In the decades of turmoil that followed a landmark federal court decision involving fishing rights in Puget Sound, Wilkerson played a role in settling tensions between Native tribes and Washington state lawmakers. The Medicine Creek Treaty of 1854 laid out a trade: In exchange for ceding most of their land, nine Native Washington tribes were promised the right to hunt, gather, and fish for steelhead and salmon around Puget Sound—a practice that remains a vital symbol of cultural identity for Native Americans in the Pacific Northwest.
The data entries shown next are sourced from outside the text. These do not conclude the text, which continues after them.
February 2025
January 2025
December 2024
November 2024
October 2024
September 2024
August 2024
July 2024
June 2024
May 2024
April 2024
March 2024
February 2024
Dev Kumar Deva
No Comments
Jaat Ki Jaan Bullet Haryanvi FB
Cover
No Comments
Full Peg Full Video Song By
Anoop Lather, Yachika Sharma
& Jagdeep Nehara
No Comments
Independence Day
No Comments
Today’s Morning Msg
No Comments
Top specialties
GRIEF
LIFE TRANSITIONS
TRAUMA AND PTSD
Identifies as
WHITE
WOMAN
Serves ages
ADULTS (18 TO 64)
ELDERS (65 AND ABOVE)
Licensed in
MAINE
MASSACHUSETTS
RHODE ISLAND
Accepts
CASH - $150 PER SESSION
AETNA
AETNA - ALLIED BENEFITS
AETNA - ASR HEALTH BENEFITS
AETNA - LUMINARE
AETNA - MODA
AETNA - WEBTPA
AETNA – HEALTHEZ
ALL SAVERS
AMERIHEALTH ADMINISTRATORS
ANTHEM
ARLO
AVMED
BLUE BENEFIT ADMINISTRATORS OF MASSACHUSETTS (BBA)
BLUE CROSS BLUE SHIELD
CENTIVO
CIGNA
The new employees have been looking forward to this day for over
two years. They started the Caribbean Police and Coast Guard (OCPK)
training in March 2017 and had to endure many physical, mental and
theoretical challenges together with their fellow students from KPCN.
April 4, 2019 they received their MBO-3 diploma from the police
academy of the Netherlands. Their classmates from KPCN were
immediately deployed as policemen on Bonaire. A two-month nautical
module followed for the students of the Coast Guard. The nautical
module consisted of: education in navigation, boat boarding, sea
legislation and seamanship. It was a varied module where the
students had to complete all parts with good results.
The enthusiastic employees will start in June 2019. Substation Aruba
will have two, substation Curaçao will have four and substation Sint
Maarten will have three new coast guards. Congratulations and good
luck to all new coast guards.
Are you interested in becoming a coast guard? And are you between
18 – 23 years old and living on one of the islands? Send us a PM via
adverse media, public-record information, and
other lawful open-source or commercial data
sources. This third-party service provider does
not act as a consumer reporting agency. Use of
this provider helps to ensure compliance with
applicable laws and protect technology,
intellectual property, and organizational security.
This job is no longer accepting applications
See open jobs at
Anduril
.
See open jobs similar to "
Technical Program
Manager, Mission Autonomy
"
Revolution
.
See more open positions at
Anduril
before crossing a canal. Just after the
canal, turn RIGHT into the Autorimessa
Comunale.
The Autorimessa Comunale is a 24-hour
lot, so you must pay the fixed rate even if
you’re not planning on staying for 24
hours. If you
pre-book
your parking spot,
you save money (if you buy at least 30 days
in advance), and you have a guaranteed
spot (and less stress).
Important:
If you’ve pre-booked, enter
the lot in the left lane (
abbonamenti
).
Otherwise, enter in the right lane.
It didn’t take long for the state of Washington officials to violate that agreement by ignoring Native rights in favor of commercial fishing; nearly a century later, protests broke out in the form of off-season “fish-ins,” sparking the Washington Fish Wars. A scene from one such protest opens this book, but the story doesn’t end with U.S. District Court Judge George H. Boldt’s 1974 decision to uphold the treaty, which, he said, “gave Native Americans a right to an equal share of salmon as non-Indians”; the book effectively shows how tensions remained high long after the settlement of U.S. v. Washington. Wilkerson, a former government worker who worked closely with Washington state salmon fisheries, played a central role in fostering a working relationship between the two parties. Over the course of this book, the author, who helped protect dwindling salmon populations in the process, offers a lucid first-hand account of those years’ highlights. He does so in occasionally dense detail, but along the way illuminates a notion that can be applied to countless situations in today’s polarized political climate: To get things done, even the most starkly opposed parties must work together to find common ground.
An edifying breakdown of a fraught political saga and a paean to allyship and Native history.